Grace VanBuskirk may only be in third grade, but the Owls Head student has a wish many of us share: A world free of ticks.
Impossible? Sure. But Grace knows how to at least keep herself free of ticks. She’s one of three winners of the Maine Center for Disease Control and Prevention’s 2014 Lyme Disease Awareness Month poster contest.
In May, Maine CDC held its fifth annual poster contest in conjunction with Maine schools, grades kindergarten through eight. Students created posters with the theme “Tick Tock,” detailing how to promptly recognize and remove disease-spreading ticks. The posters also illustrated one or more of the four primary ways to prevent Lyme disease using Maine CDC’s “No Ticks 4 ME” approach:
1. Wear protective clothing
2. Use repellent
3. Perform daily tick checks
4. Use caution in tick-infested areas
Grace’s poster features wearing long sleeves and pants and checking pets for ticks.
Katherine Freeman, a fifth grader who also attends Owls Head Central School, drew a fat, smug King Tick that clearly isn’t intimidating well-protected Tilly, or her pigtails.
Kailee Cox, a homeschooled sixth-grader, created a remarkably realistic illustration of a tick.
“The posters submitted this year were well-done and eye-catching,’’ Dr. Sheila Pinette, director of Maine CDC, said in a news release. “This contest showcases the creativity of Maine students and is a unique way to integrate Lyme disease prevention education and art.”

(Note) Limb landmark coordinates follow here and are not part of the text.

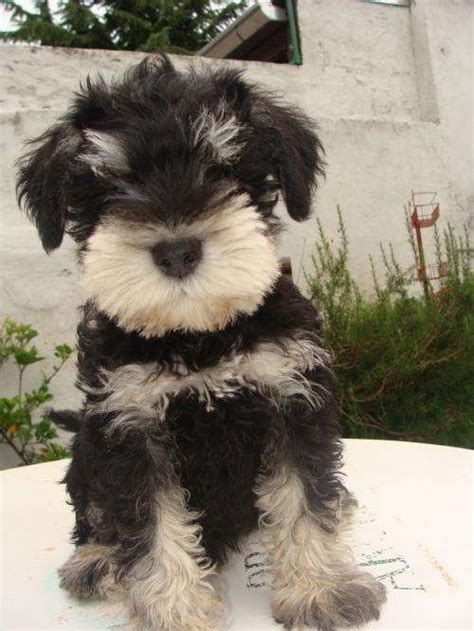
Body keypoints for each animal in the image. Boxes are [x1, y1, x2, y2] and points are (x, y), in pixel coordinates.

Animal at [17, 55, 386, 631]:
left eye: (222, 168)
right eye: (113, 183)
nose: (177, 251)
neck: (198, 336)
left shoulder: (292, 395)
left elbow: (302, 496)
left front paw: (319, 590)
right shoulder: (130, 425)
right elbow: (148, 526)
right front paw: (172, 610)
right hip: (87, 444)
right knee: (94, 513)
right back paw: (97, 559)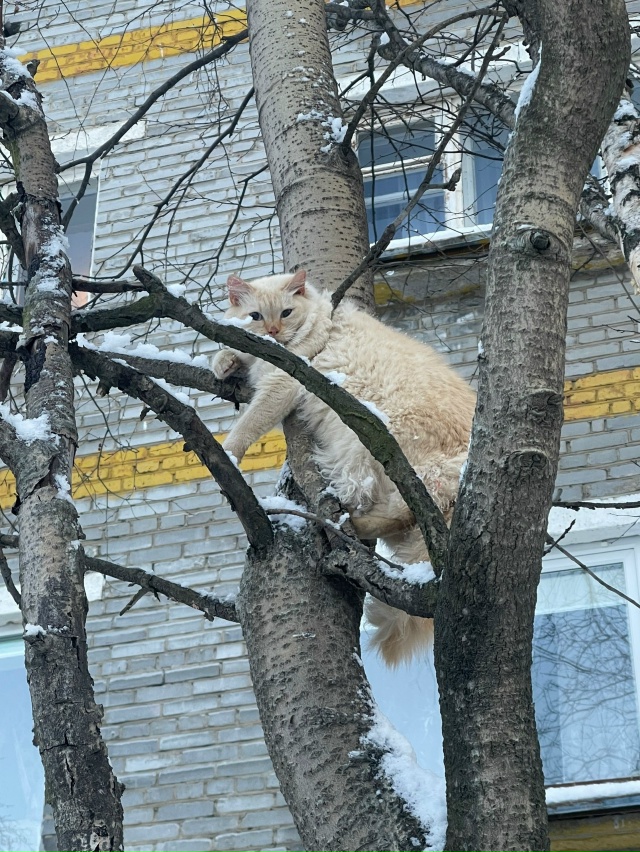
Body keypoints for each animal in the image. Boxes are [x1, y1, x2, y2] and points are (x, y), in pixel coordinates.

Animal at [211, 269, 476, 664]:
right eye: (255, 317)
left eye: (286, 313)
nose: (273, 332)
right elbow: (229, 351)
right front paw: (223, 362)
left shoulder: (281, 385)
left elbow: (247, 426)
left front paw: (226, 454)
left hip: (384, 457)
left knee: (397, 511)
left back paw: (345, 523)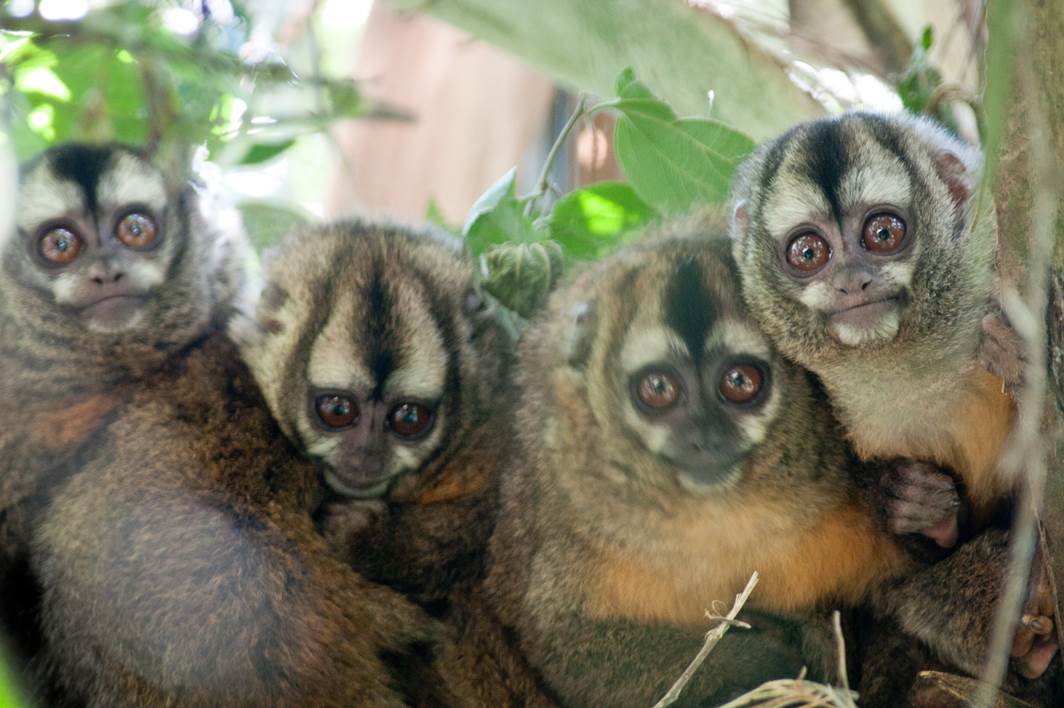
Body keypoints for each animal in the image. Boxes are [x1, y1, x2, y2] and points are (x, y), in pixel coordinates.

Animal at [483, 227, 1053, 707]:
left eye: (739, 382)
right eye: (659, 388)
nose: (706, 436)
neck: (723, 507)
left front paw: (920, 511)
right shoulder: (566, 507)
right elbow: (566, 645)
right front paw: (773, 652)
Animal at [728, 112, 1059, 683]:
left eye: (883, 233)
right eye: (809, 252)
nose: (851, 282)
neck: (909, 363)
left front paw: (1011, 348)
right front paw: (911, 500)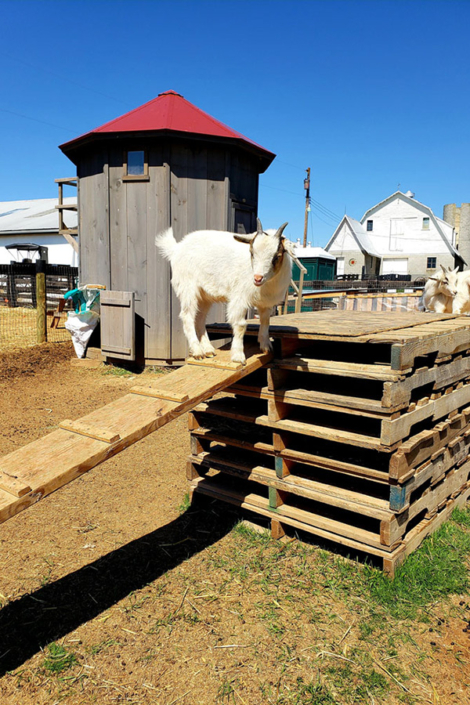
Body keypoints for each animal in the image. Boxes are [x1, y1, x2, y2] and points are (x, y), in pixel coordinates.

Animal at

All of the posters were displayed in the Maine CDC offices in Augusta and rated by Maine CDC employees. Each winner received a Maine State Parks Family Day Pass and a certificate of recognition. Tick removal kits were distributed to the winners and their classmates.
I wish Maine kids (and adults for that matter) didn’t have to worry about tick-borne diseases. But at least some students are learning how to limit the risks.